Pipelines

Use the following tips for help with pipeline errors:
A pipeline fails to start with the following error:
org.apache.spark.SparkException: Dynamic allocation of executors requires the external shuffle service. You may enable this through spark.shuffle.service.enabled. 
This error occurs when the Spark cluster that runs the pipeline does not have the Spark external shuffle service enabled. For more information, see Spark Shuffle Service Requirement.
A pipeline fails to start with the following error:
TRANSFORMER_03 Databricks shared cluster <name> already contains StreamSets libraries from a different staging directory <directory>. Either replace 'Pipeline Config > Staging Directory' config value to <directory> or uninstall all libraries from the shared cluster and restart the cluster.
This error occurs when you try to run a pipeline on an existing Databricks cluster that has previously run pipelines built on a different version of Transformer. This is not allowed.
There are several possible solutions to this issue:
  • If you still want to run pipelines of the other version on the cluster, then run the pipeline of the new version on a different cluster. To do this, you can either:
    • Specify a different existing cluster to run the pipeline. Specify a cluster that has not run Transformer or has only run pipelines built on the same version of Transformer.
    • Configure the pipeline to provision a cluster. Then, Databricks spins up a new cluster to run the pipeline, bypassing any version issues.
  • If you no longer need to run pipelines of the other version on the cluster, then you can uninstall the Transformer libraries and restart the cluster. Then, you can run this pipeline on the cluster.
A pipeline preview, validation, or run fails with the following error:
TRANSFORMER_02 Failed to <preview, validate, or run> pipeline, check logs for error. The Transformer Spark application in the Spark cluster might not be able to reach Transformer at <URL>. If this is not the correct URL, update the transformer.base.http.url property in the Transformer configuration file or define a cluster callback URL for the pipeline and restart Transformer.
This error occurs when Spark cannot communicate with Transformer using the properties configured in the Transformer configuration properties.
To resolve this issue, verify that the transformer.base.http.url property is configured with the correct URL and verify that the Spark cluster has access to Transformer at this URL. For information about granting the Spark cluster access to other machines, see the documentation for your Spark vendor.
If the issue persists, then you might need to define a cluster callback URL for the pipeline to override the Transformer URL that Spark uses for that pipeline. Define a cluster callback URL when the web browser and the Spark cluster must use a different URL to access Transformer. For more information, see Cluster Callback URL.
A pipeline fails with the following run error:
org.apache.spark.sql.AnalysisException: Found duplicate column(s) 
The Join processor generates this error when records from both inputs contain the same field names and those fields are not used as matching fields.
To resolve this issue, select the Add Prefix to Field Names property and specify at least one prefix, for either the left input or the right input
Pipeline validation fails with the following stage library/cluster manager mismatch error:
VALIDATION_0300 Stage <stage name> using the <stage library name> stage library cannot be used with the <cluster type> cluster manager type
The stage library selected for a stage must be valid for the cluster manager type configured for the pipeline.
For example, if the pipeline uses no cluster manager type because you want it to run locally, stages with a Stage Library property cannot be configured to use a cluster-provided library.
Select a valid stage library for the stage or change the pipeline cluster manager type, as appropriate.
Pipelines running on a Hadoop YARN cluster indefinitely remain in a running or stopping status.

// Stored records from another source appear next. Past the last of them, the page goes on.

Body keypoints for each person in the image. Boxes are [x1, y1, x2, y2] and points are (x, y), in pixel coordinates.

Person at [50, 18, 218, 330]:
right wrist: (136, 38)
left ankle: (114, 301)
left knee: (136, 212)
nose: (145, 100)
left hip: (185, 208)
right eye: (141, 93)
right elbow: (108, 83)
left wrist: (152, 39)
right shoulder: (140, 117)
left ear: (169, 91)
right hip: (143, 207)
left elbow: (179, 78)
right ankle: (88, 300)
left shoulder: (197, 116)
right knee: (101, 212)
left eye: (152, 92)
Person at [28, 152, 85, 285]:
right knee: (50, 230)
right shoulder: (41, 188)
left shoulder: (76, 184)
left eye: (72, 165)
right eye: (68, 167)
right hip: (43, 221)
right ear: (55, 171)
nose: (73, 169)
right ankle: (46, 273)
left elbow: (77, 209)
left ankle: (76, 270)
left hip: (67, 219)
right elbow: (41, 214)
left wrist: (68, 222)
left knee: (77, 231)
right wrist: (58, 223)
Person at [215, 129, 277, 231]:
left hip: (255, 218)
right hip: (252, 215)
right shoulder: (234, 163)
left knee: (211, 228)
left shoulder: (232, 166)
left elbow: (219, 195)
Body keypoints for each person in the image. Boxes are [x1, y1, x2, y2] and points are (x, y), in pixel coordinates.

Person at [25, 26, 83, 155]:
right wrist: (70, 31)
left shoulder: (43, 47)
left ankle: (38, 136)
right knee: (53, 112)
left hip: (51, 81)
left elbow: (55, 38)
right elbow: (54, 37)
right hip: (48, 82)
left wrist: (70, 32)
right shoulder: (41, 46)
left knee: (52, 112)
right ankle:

When you run pipelines on a Hadoop YARN cluster, the Spark submit process continues to run until the pipeline finishes, which uses memory on the Transformer machine. This memory usage can cause pipelines to indefinitely remain in a running or stopping status when the Transformer machine has limited memory or when a large number of pipelines start on a single Transformer.

To avoid this issue, run the following command on each Transformer machine to decrease the amount of memory available to the Spark submit process:
export SPARK_SUBMIT_OPTS="-Xmx64m"